Pediatric dentists are the specialists most often trained to meet the need of patients with special health care needs (SHCN). SHCN is defined by the American Academy of Pediatric Dentistry as any physical, developmental, mental, sensory, behavioral, cognitive, or emotional impairment or limiting condition that requires medical management, health care intervention, and/or use of specialized services or programs. Given the high degree of exposure that many residents in both pediatric dentistry and dental anesthesiology have to this special population, they become a necessary treatment team in providing dental services to patients with SHCN.5,12–,14
Wolff et al15
showed that the more residents are exposed to patients with SHCN during their training, the more positive their feelings were towards being able to treat and meet the challenges these patient presented in practice.5,15
Five of 9 dentist anesthesiology residency directors responded that 1 to 25% of their deep sedation/general anesthesia dental cases were administered to patients with SHCN, while 4 of 9 directors estimated that 26 to 50% of their residents' deep sedation general anesthesia dental cases were administered to patients with SHCN.
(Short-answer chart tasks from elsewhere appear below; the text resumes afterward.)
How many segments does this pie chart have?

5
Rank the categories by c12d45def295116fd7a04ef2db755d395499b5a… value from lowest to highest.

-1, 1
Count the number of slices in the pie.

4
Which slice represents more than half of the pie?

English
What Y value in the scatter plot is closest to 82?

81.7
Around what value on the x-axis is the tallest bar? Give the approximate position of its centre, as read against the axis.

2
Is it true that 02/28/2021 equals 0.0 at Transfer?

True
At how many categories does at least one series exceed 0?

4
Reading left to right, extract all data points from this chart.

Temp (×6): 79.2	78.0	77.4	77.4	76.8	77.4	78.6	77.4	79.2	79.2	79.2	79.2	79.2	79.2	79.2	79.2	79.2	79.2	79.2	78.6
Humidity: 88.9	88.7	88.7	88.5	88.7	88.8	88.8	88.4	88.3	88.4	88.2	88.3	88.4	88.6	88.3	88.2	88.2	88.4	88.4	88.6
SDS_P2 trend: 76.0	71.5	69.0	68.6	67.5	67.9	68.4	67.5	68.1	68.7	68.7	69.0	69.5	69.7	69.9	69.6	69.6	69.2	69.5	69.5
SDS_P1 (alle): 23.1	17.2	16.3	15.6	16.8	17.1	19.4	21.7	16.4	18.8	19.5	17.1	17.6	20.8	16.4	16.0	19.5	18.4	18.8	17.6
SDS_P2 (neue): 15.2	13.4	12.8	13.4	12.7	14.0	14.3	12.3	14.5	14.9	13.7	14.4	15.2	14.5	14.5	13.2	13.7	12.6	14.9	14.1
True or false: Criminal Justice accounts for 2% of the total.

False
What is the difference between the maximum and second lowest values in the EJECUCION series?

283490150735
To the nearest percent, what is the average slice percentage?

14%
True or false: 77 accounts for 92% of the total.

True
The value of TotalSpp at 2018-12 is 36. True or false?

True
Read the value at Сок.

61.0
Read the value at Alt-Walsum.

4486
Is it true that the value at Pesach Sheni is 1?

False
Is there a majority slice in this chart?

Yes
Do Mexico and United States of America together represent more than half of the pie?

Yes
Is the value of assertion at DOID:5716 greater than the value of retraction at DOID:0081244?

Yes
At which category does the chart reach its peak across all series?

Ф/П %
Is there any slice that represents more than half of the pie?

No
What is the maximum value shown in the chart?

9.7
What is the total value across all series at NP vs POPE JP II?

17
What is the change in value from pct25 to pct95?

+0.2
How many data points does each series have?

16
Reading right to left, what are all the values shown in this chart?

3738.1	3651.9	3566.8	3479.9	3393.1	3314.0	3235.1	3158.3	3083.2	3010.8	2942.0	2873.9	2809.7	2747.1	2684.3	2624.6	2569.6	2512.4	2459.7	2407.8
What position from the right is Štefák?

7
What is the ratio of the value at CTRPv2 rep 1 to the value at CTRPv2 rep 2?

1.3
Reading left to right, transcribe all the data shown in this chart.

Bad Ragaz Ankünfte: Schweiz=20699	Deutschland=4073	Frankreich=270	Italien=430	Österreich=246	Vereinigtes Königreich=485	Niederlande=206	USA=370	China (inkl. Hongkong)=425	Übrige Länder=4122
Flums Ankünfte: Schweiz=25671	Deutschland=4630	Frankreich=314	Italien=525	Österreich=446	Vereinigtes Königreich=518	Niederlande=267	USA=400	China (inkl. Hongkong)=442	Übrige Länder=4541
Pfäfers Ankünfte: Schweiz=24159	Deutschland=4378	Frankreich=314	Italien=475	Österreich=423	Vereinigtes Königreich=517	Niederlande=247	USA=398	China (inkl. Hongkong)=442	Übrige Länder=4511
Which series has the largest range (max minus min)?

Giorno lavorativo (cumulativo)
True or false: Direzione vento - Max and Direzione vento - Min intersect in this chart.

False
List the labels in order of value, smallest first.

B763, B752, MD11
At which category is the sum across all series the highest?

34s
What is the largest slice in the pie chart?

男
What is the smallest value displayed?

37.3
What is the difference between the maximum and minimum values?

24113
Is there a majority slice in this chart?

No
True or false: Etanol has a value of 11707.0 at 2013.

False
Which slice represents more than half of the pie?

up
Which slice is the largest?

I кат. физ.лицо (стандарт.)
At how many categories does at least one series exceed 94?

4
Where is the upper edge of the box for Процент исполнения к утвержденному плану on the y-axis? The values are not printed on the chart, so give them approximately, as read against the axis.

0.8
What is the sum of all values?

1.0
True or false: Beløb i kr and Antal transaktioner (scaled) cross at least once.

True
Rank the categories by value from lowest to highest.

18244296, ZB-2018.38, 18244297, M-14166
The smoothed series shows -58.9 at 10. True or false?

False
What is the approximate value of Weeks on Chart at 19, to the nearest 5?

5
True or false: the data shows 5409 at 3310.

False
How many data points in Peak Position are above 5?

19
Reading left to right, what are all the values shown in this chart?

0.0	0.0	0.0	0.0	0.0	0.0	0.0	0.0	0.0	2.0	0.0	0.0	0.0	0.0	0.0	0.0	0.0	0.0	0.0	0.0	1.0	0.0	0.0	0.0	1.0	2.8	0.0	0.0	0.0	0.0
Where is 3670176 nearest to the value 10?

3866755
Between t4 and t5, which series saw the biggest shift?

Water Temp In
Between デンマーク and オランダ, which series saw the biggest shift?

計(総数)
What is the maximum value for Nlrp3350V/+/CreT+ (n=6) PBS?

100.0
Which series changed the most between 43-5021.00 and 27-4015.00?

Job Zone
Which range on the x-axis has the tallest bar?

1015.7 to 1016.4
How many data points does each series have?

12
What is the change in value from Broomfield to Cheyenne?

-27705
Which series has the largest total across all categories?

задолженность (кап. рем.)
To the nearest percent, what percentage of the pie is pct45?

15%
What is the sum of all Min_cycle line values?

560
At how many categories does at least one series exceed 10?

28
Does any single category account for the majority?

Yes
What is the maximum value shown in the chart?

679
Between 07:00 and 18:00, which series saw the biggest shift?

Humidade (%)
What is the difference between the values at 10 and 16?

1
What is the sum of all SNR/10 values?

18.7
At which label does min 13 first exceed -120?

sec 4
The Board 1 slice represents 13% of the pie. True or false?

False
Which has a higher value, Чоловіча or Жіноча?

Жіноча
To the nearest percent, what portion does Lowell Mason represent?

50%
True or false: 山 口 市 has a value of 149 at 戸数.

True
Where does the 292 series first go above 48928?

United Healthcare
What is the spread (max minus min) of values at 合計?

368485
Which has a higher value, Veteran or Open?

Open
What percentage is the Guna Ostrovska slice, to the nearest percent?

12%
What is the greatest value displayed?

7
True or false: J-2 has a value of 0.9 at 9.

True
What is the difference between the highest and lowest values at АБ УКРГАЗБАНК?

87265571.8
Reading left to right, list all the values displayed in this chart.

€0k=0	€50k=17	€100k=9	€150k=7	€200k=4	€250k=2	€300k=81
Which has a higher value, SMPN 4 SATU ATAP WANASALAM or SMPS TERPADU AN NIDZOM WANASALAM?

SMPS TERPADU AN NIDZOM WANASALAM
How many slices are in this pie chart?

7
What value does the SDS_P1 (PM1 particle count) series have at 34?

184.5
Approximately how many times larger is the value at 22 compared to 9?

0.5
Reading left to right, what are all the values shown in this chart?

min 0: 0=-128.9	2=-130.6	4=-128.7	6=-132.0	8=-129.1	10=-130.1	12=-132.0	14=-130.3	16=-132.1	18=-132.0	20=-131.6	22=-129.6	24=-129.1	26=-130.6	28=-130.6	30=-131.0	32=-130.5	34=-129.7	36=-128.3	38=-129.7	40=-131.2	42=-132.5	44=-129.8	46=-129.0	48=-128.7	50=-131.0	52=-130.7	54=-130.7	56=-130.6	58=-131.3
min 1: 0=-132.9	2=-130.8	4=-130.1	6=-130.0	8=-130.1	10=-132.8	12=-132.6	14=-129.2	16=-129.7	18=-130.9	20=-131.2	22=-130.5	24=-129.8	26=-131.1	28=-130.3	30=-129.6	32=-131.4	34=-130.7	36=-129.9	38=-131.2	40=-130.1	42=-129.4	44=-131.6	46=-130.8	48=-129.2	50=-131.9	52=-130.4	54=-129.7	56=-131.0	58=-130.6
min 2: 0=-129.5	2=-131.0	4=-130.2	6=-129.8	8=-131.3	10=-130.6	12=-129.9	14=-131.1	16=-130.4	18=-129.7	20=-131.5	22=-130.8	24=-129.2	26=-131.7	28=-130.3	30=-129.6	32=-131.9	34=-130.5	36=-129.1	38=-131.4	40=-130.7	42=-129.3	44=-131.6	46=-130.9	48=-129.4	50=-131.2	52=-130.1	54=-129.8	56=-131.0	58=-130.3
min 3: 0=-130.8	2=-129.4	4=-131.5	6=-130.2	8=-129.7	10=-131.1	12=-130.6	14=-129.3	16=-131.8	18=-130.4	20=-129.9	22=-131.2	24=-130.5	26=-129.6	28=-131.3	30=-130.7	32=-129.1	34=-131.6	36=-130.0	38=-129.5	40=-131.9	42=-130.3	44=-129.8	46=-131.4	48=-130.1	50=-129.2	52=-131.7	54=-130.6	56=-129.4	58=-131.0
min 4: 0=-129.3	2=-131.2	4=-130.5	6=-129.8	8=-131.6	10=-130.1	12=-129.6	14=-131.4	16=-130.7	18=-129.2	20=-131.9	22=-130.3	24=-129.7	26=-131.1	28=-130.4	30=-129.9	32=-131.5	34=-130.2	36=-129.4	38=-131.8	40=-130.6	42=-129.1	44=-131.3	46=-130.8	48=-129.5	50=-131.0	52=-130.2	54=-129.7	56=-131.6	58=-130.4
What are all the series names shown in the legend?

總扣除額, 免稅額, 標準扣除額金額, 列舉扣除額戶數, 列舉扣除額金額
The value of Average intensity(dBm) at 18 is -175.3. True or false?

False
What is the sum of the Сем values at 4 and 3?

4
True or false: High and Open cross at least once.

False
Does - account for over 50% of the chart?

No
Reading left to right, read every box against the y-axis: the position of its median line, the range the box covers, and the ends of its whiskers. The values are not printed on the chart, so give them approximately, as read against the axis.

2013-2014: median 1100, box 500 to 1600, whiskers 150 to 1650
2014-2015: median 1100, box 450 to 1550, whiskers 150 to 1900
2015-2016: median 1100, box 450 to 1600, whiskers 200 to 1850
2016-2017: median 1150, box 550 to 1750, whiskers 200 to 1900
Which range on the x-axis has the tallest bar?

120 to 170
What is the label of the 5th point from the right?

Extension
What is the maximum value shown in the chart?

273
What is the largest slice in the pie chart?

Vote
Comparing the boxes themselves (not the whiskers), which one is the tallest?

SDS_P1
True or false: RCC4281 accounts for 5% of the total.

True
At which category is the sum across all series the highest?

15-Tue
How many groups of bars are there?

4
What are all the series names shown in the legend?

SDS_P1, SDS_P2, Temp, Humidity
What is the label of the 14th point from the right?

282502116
The evidence presented here indicates the potential for a team approach to dental rehabilitation for this special population of pediatric dental patients. A unique relationship, the authors believe, exists between the patient populations that pediatric dental residents and dentist anesthesiology residents treat. The survey by Boynes et al5
on the practice characteristics among dental anesthesia providers indicates that when data were categorized according to their main practice activity, the dentist anesthesiologists and pediatric dentists had the highest mean number of patients with SHCN in a sedation/anesthesia practice per month. The study by Boynes et al5
did not limit the sedation to deep sedation/general anesthesia but does show support for this unique sedation-surgery interaction as dentist anesthesiologist and pediatric dentist coordinate their efforts in the dental rehabilitation of patients with SHCN.
The authors recognize the limitations of this survey-based research. Many responses were highly variable and not often centered on one conclusive answer. The response rates for both groups surveyed were above 50%, which is good, but the 9 dentist anesthesiology and 46 pediatric dentistry residency directors contacted provided a relatively small total number of people surveyed.